Extrait du texte —

• • •

5.1.2. Le label n’est approprié que si l’on s’en sert

La phase de sélection que nous venons de décrire va déterminer la manière dont le label sera intégré au local. Par intégration, nous entendons la place qu’il occupe chez les acteurs locaux et sa visibilité qui peut s’exprimer par l’élaboration de projets. Deux tendances se détachent clairement l’une de l’autre : celle où l’on perçoit un quasi-désintérêt pour le label et celle où le label est mis en valeur. Nous voyons ainsi que les sites qui l’ont défini comme ‘«’ ‘ on ne l’a pas demandé »’ ne le valorisent pas, alors que ceux qui ont perçu un intérêt développent un système opératoire devant rendre ‘«’ ‘ efficace’ » le label. Autrement dit, c’est parce qu’on suppose qu’il peut avoir des effets, des retombées positives qu’on se l’approprie et qu’on le valorise et donc qu’il devient actif.

Cette première tendance s’est retrouvée à diverses mesures à Romans, Sarlat et Espelette. Comme nous avons déjà eu l’occasion de le dire, à Romans, c’est nous qui avons provoqué le sujet S.R.G.. Il est expliqué et compris de manière assez flou et inexacte : ‘«’ ‘ C’est par rapport à la fête de la raviole. La semaine du goût nous a donné le prix et nous a classé.’ » Le C.N.A.C. n’est pas du tout évoqué et il n’est fait aucune mention de l’association S.R.G.. L’organisateur de la fête est tout de même satisfait que la fête soit reconnue et il remarque que cela leur permet de figurer dans un ouvrage. Il est à souligner qu’au premier contact – en mars 1999 par téléphone – avec une personne de l’Office de tourisme on nous apprit que Romans n’adhérait pas à l’association. En mai 1999 nous avons reçu la réponse envoyée du même Office de tourisme en février 1999, où il était écrit que Romans adhérait à l’association. Après nous être interrogé, nous en avons déduit que Romans reconnaissait avoir eu ce label mais qu’il n’adhérait pas à l’association. Il a dû y avoir confusion, dans le courrier, entre le label et l’association. La personne qui a répondu affirme que les représentants du site (O.T., organisateurs, municipalités) n’attendent rien de ce label, qu’ils ne le mettent pas en valeur mais qu’ils en sont ‘«’ ‘ très honorés’ », ce qui tend à montrer qu’ils sont attachés à l’appellation plutôt qu’à l’association. Le label ne fut pas cité du tout ni par l’adjoint au maire rencontré sur place ni par les producteurs. Par ailleurs, le label ‘«’ ‘ Terroir et patrimoine’ », qui associe visite guidée et repas composé des produits emblématiques, est valorisé par l’O.T. parmi les supports de découverte de la ville.

• • •

Consignes —
(1) D'après l'extrait sur le label, quand et par quel moyen a eu lieu le premier contact avec une personne de l'Office de tourisme de Romans ?
(2) Recopiez fidèlement le passage de l'extrait sur le label qui va de « La phase de » à « qu’il devient actif. ».

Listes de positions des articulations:
• • •

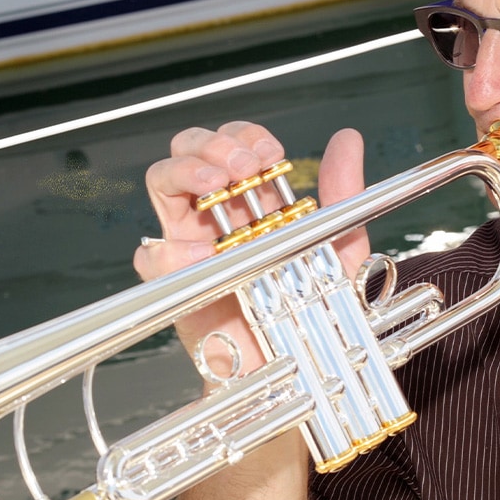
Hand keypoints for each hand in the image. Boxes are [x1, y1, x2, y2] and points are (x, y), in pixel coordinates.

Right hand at [134, 121, 370, 380]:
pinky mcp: (177, 282)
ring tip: (216, 181)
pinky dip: (170, 247)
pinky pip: (152, 255)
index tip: (271, 154)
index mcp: (255, 200)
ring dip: (184, 170)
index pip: (234, 145)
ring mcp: (193, 243)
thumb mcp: (340, 242)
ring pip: (163, 183)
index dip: (246, 137)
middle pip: (190, 151)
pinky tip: (203, 250)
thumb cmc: (315, 304)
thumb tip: (347, 138)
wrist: (300, 362)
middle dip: (213, 144)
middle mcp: (219, 214)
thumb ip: (342, 190)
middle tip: (244, 165)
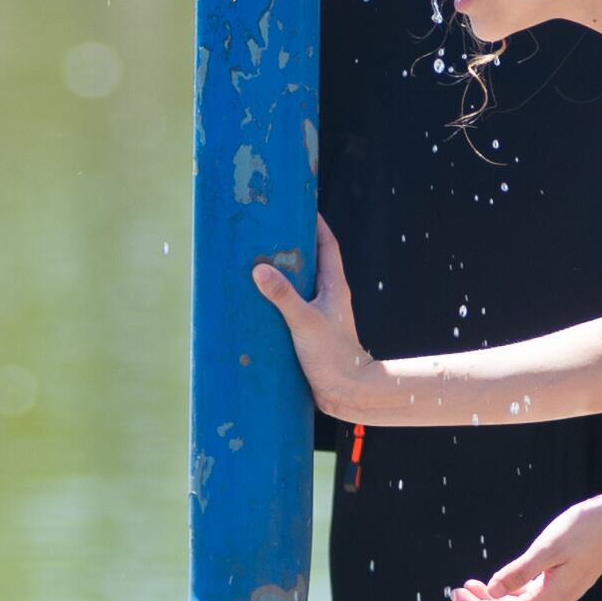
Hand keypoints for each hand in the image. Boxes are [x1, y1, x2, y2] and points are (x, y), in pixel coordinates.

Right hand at [250, 227, 376, 414]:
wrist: (347, 393)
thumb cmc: (333, 356)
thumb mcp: (304, 322)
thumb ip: (282, 296)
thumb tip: (260, 269)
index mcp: (334, 287)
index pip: (327, 246)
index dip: (316, 224)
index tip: (300, 207)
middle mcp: (328, 297)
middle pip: (311, 263)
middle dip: (291, 247)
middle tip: (267, 232)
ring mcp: (319, 315)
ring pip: (299, 286)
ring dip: (281, 275)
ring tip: (254, 262)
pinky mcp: (308, 333)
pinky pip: (290, 308)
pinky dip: (275, 301)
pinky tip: (256, 303)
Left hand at [452, 493, 601, 600]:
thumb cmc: (587, 527)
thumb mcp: (548, 548)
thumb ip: (519, 571)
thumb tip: (493, 592)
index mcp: (553, 595)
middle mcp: (557, 598)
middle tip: (456, 592)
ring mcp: (562, 590)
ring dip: (494, 598)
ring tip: (469, 584)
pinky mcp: (566, 579)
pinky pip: (531, 594)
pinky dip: (510, 590)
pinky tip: (498, 579)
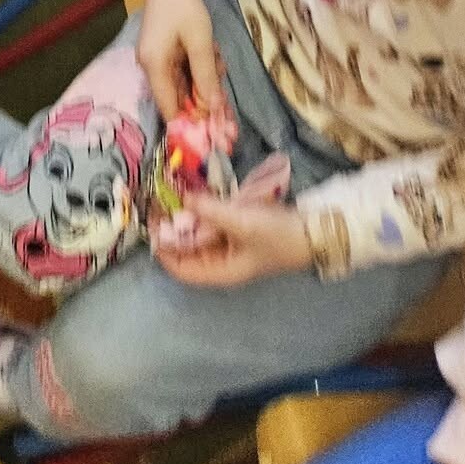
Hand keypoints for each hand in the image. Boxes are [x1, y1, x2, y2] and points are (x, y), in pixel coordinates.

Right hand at [136, 0, 222, 121]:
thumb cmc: (185, 6)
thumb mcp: (200, 42)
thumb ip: (206, 77)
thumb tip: (214, 110)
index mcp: (153, 67)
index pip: (169, 109)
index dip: (190, 124)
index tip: (215, 132)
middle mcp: (150, 67)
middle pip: (178, 97)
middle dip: (204, 97)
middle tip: (226, 93)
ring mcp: (156, 58)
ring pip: (184, 84)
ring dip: (204, 78)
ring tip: (218, 58)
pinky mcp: (163, 50)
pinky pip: (183, 70)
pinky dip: (199, 67)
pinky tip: (211, 52)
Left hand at [153, 197, 312, 286]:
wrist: (313, 231)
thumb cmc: (277, 235)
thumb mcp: (241, 222)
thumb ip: (209, 210)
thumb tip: (181, 198)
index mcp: (220, 272)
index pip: (181, 268)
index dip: (162, 248)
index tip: (151, 221)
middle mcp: (221, 262)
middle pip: (186, 249)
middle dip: (171, 227)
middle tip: (158, 199)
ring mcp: (229, 246)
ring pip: (197, 234)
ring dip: (184, 216)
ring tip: (170, 192)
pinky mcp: (236, 230)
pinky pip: (210, 223)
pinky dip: (201, 210)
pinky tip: (193, 193)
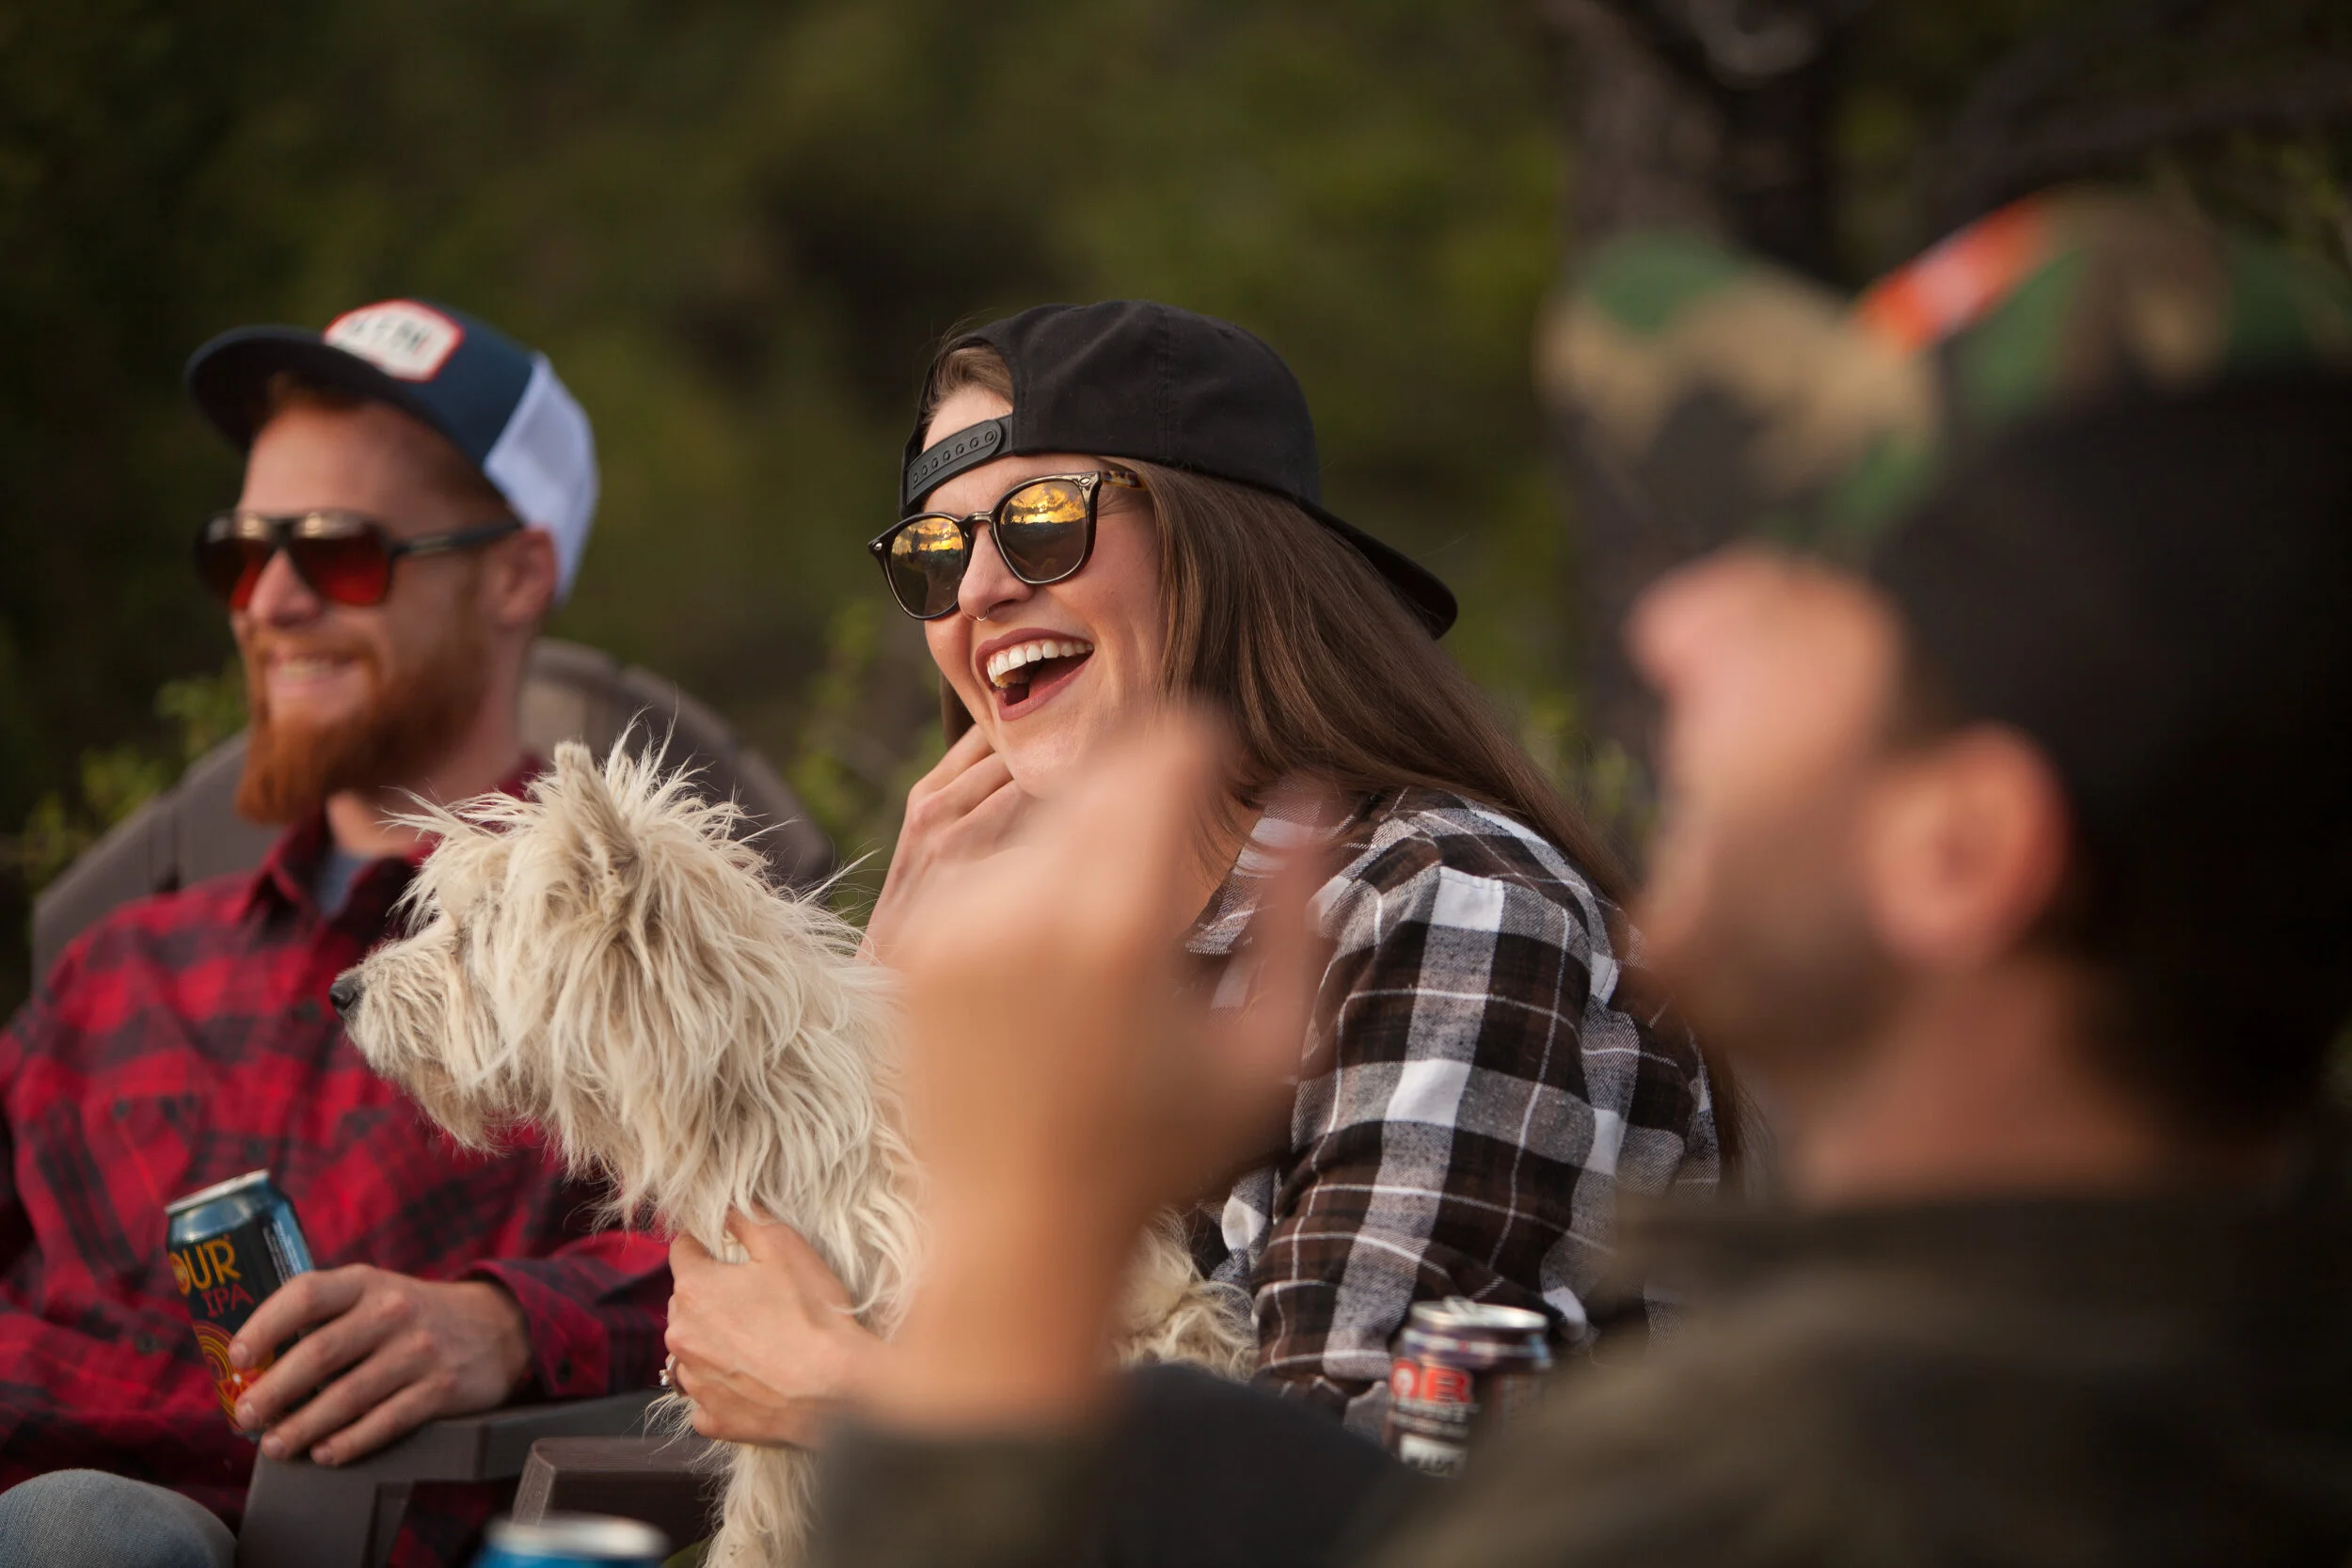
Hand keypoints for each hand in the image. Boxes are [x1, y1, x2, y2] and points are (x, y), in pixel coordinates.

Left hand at [228, 1267, 531, 1464]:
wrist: (499, 1325)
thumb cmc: (414, 1315)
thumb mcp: (376, 1292)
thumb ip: (326, 1314)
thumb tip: (254, 1363)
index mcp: (366, 1282)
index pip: (305, 1294)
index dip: (264, 1326)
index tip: (237, 1358)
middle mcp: (393, 1311)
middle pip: (319, 1353)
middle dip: (273, 1391)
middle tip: (245, 1416)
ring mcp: (420, 1351)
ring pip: (348, 1396)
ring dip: (303, 1426)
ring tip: (276, 1445)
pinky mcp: (442, 1388)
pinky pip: (386, 1421)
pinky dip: (350, 1442)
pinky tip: (326, 1453)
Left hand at [664, 1216, 882, 1446]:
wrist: (837, 1388)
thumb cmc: (813, 1314)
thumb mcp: (786, 1246)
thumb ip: (747, 1220)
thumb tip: (725, 1208)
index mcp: (695, 1289)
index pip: (682, 1251)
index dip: (705, 1245)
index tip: (725, 1249)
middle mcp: (681, 1336)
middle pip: (685, 1302)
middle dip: (711, 1296)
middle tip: (755, 1299)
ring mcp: (694, 1381)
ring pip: (691, 1351)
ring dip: (713, 1343)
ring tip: (756, 1343)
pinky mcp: (711, 1418)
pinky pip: (705, 1396)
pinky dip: (722, 1387)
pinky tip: (753, 1381)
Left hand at [871, 712, 1324, 1429]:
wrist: (1018, 1232)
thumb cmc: (1163, 1151)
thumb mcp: (1270, 1048)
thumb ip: (1300, 914)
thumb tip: (1308, 794)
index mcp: (1120, 926)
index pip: (1160, 753)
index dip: (1201, 744)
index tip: (1222, 766)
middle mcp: (1024, 906)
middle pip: (1099, 770)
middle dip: (1144, 778)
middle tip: (1175, 827)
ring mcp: (954, 922)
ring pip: (1039, 811)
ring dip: (1085, 828)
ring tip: (1117, 909)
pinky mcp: (910, 942)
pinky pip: (984, 857)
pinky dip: (1026, 873)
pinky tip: (1057, 941)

• • •

Réponses dans l'ordre —
(1) En mars 1999, par téléphone.

(2)
La phase de sélection que nous venons de décrire va déterminer la manière dont le label sera intégré au local. Par intégration, nous entendons la place qu’il occupe chez les acteurs locaux et sa visibilité qui peut s’exprimer par l’élaboration de projets. Deux tendances se détachent clairement l’une de l’autre : celle où l’on perçoit un quasi-désintérêt pour le label et celle où le label est mis en valeur. Nous voyons ainsi que les sites qui l’ont défini comme ‘«’ ‘ on ne l’a pas demandé »’ ne le valorisent pas, alors que ceux qui ont perçu un intérêt développent un système opératoire devant rendre ‘«’ ‘ efficace’ » le label. Autrement dit, c’est parce qu’on suppose qu’il peut avoir des effets, des retombées positives qu’on se l’approprie et qu’on le valorise et donc qu’il devient actif.